A theatrical film adaptation of the series was released by Warner Bros. Pictures on July 27, 2018. Titled Teen Titans Go! To the Movies, the film was written by series creatives Aaron Horvath and Michael Jelenic, and directed by Horvath and fellow producer Peter Rida Michail. The voice cast of the TV series reprise their roles, with Will Arnett and Kristen Bell also starring.

====DTV films====
A second film titled Teen Titans Go! vs. Teen Titans was released directly to home media on September 24, 2019.

A third film titled Teen Titans Go!
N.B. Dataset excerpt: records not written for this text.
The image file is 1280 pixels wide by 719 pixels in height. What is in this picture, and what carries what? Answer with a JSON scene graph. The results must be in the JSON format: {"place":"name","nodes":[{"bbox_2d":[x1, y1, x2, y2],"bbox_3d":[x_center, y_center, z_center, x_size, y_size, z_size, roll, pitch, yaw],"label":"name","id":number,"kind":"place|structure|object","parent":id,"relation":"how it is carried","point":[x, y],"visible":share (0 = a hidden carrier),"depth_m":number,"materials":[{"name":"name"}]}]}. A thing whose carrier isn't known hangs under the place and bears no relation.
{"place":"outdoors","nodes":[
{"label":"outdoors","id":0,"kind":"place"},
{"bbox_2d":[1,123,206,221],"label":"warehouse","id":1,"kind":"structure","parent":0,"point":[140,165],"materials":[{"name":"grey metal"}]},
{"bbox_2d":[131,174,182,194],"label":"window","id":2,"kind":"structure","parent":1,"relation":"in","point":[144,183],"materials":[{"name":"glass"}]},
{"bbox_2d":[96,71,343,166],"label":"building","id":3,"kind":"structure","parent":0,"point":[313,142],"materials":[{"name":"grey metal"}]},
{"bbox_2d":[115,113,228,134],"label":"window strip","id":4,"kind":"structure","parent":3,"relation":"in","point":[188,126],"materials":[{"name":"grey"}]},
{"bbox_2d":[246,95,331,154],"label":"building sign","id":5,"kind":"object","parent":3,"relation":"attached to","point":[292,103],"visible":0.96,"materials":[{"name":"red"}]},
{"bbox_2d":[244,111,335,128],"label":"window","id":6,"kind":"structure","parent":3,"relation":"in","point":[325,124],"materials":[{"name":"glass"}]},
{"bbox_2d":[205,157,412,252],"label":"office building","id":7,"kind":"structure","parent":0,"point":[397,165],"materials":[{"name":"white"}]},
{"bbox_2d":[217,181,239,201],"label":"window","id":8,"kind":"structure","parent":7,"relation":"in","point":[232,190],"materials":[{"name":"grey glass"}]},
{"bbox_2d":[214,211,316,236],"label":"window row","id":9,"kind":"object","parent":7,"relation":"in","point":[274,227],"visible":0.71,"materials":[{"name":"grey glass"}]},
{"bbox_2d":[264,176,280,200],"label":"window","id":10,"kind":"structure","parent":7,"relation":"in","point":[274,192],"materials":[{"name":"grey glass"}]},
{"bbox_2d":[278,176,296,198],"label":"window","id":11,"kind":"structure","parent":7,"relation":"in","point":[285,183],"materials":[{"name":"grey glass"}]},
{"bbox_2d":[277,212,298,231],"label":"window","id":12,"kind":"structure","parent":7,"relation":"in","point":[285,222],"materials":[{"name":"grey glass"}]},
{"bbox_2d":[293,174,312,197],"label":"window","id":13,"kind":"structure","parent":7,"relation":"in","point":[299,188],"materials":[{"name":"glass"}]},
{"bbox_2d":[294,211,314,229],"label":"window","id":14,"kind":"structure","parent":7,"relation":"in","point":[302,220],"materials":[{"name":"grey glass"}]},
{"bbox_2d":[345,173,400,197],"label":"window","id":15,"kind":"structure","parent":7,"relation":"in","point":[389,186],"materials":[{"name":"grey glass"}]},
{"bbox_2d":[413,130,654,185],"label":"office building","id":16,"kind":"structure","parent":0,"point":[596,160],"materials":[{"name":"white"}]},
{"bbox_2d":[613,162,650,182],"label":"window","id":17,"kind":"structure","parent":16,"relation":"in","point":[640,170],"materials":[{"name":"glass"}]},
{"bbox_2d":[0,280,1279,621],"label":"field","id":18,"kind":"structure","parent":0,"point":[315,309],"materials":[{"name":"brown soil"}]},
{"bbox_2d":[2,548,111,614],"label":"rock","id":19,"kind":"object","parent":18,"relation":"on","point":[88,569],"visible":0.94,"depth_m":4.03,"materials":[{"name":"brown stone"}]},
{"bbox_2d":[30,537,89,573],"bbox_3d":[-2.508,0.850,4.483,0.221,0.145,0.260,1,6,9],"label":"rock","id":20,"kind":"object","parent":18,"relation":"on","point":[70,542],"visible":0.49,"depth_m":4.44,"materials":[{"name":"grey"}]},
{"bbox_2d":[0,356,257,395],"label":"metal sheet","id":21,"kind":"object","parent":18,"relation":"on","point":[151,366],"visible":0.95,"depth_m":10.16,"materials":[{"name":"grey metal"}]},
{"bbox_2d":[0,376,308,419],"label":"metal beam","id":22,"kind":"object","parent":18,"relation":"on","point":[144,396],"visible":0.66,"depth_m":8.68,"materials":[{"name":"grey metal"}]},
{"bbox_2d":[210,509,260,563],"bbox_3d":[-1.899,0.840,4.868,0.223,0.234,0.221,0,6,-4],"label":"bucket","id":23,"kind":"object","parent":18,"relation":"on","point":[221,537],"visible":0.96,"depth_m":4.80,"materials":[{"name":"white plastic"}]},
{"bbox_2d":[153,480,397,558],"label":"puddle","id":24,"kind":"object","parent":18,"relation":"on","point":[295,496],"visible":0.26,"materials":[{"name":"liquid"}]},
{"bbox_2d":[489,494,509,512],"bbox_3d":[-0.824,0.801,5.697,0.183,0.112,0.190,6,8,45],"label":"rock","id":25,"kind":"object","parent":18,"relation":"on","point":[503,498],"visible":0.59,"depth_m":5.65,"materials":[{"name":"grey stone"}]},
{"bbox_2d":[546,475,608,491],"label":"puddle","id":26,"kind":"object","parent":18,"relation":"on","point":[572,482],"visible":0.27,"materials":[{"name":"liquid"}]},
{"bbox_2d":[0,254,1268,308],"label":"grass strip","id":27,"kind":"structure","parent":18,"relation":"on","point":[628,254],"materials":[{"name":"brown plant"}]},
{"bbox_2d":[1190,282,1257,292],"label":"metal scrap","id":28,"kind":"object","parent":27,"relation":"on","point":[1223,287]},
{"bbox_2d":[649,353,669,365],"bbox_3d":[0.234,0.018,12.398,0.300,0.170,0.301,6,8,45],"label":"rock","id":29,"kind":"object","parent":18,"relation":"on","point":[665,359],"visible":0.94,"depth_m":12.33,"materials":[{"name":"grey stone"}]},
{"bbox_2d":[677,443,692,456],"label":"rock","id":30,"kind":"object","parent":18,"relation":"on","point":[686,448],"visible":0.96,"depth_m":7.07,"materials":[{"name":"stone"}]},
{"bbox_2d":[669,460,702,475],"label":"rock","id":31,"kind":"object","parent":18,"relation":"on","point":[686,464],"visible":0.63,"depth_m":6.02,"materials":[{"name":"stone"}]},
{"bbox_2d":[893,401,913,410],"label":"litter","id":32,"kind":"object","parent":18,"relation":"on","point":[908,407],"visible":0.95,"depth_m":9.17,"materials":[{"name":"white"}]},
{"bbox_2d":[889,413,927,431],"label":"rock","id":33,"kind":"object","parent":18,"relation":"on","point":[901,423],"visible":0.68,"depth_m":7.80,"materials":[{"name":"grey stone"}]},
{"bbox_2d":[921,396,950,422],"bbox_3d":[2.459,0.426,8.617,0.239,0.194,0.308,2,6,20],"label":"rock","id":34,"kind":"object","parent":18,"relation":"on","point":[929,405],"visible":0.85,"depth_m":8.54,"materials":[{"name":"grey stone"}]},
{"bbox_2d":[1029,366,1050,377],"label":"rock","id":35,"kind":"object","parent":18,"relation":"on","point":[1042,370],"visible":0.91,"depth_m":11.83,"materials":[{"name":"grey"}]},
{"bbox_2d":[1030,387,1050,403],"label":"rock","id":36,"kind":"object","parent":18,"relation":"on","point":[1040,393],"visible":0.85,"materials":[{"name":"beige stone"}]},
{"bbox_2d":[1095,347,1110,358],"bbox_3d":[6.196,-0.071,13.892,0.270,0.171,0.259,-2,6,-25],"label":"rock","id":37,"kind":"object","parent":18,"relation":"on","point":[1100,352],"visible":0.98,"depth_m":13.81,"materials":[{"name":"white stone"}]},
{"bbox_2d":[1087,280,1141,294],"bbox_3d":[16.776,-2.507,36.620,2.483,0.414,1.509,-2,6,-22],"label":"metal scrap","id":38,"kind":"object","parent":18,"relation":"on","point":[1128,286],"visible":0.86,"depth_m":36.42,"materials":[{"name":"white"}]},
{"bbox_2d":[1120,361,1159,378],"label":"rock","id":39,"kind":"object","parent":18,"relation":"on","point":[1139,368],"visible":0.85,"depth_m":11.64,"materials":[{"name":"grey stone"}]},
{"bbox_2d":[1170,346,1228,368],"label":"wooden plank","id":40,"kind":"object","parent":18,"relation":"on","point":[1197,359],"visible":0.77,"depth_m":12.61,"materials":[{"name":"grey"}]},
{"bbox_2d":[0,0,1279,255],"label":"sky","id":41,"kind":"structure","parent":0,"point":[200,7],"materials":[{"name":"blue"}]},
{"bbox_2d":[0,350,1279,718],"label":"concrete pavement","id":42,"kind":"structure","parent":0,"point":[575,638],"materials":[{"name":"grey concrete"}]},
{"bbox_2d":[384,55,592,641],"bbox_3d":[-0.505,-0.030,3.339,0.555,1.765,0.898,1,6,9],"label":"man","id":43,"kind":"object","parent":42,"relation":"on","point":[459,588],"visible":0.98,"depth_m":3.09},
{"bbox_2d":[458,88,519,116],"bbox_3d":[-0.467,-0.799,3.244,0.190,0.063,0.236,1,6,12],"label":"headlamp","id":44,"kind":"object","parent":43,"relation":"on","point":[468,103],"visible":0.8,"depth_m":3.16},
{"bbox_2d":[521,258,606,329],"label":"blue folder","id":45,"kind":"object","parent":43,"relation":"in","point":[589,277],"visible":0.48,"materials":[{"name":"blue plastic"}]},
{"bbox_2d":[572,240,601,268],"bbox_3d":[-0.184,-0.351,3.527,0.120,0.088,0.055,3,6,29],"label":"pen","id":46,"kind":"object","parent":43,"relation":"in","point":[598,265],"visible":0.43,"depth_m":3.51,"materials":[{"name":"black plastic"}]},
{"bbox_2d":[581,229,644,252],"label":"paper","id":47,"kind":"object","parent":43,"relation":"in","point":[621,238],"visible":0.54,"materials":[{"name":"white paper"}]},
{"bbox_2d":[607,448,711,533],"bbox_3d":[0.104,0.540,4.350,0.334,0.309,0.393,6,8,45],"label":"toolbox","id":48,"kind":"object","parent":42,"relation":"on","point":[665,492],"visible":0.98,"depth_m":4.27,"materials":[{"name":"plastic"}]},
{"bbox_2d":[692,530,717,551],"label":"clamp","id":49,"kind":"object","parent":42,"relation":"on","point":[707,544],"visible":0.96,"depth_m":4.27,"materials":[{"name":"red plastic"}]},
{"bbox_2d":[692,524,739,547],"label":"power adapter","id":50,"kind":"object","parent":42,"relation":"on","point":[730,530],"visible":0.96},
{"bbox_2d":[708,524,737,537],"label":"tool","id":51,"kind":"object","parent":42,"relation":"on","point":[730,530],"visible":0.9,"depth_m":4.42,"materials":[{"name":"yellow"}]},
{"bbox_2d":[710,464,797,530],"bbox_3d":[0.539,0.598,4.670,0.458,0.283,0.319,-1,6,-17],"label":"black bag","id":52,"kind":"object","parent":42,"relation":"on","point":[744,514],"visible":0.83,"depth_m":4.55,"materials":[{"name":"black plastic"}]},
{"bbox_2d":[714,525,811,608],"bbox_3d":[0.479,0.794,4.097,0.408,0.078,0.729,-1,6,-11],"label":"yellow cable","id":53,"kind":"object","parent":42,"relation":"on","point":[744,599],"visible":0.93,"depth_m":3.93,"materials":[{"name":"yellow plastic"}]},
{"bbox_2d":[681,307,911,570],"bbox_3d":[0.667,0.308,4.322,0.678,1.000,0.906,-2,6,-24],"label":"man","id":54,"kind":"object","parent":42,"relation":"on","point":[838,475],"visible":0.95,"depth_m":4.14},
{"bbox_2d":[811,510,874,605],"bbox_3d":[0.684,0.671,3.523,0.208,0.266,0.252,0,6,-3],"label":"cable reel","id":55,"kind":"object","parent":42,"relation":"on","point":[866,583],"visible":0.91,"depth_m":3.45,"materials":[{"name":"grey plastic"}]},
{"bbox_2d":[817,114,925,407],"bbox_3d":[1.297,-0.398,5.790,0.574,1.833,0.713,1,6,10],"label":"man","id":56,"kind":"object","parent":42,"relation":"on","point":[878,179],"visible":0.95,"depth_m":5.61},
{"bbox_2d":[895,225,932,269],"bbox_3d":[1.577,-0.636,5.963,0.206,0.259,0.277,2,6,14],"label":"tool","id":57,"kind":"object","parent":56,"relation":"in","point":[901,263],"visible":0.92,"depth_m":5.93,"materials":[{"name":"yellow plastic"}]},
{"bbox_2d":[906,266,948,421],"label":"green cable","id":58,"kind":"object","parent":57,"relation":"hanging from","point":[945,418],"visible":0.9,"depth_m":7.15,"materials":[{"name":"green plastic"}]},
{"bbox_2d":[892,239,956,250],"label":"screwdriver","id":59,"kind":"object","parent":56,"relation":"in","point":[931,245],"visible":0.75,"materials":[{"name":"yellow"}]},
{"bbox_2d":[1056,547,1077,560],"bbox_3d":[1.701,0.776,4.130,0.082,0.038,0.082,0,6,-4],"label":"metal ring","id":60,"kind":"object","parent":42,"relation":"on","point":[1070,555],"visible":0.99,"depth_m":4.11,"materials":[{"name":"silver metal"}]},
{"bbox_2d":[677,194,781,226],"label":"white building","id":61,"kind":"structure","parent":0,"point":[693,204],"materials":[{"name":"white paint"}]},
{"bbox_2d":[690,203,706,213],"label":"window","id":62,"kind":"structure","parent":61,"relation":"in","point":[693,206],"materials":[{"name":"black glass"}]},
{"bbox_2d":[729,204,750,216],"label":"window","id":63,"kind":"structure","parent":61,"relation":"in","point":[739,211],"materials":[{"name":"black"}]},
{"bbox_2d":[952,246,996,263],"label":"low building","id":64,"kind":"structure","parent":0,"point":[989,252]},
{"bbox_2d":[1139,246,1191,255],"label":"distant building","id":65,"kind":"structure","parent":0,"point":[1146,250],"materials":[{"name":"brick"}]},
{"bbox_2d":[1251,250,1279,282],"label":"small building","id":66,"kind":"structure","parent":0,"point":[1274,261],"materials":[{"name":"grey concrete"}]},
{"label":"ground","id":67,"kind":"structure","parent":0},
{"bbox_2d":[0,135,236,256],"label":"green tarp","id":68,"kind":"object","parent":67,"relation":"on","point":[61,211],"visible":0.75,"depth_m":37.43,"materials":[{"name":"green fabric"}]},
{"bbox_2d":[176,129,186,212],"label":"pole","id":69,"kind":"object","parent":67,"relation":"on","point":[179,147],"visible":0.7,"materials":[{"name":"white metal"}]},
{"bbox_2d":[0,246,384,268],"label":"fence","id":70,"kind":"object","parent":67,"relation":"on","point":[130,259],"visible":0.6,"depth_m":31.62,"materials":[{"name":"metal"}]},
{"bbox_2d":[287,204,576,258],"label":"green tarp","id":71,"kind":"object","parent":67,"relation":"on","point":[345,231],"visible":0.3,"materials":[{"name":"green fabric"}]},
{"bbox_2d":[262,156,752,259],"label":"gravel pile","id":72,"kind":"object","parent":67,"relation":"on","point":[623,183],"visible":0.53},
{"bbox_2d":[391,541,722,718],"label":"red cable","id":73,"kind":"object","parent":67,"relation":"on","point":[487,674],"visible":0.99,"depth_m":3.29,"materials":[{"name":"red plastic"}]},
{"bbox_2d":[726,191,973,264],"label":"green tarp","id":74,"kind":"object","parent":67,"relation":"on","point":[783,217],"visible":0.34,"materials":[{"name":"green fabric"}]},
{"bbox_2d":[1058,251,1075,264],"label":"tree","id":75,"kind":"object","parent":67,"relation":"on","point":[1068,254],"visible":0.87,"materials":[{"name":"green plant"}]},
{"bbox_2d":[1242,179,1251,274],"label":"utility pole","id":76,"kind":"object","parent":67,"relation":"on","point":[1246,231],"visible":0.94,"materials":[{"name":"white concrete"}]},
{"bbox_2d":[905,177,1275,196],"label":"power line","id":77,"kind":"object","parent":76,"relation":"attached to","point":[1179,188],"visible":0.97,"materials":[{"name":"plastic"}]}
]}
See Space Jam aired on Cartoon Network on June 20, 2021. The film features the Titans commenting over the film Space Jam as a way to promote Space Jam: A New Legacy.

A fourth film titled Teen Titans Go! & DC Super Hero Girls: Mayhem in the Multiverse, was released directly to home media on May 24, 2022.

===Other crossovers with other DC works===
====Young Justice====
Aqualad, Superboy and Miss Martian from Young Justice appear in the Teen Titans Go! episode "Let's Get Serious".

In the Young Justice: Outsiders episode "Nightmare Monkeys", the animation style of Teen Titans Go! is used in a flashback where Beast Boy hallucinates the deaths of the Doom Patrol.

====DC Super Hero Girls====
The main characters from DC Super Hero Girls - Batgirl, Supergirl, Green Lantern, Zatanna, Wonder Woman, and Bumblebee - appear in the Teen Titans Go! crossover episodes "Superhero Feud" and "Space House".

====Titans====
The Beast Boy from Teen Titans Go! appears in a cameo appearance in archival footage in the Titans episode "Dude, Where's My Gar?".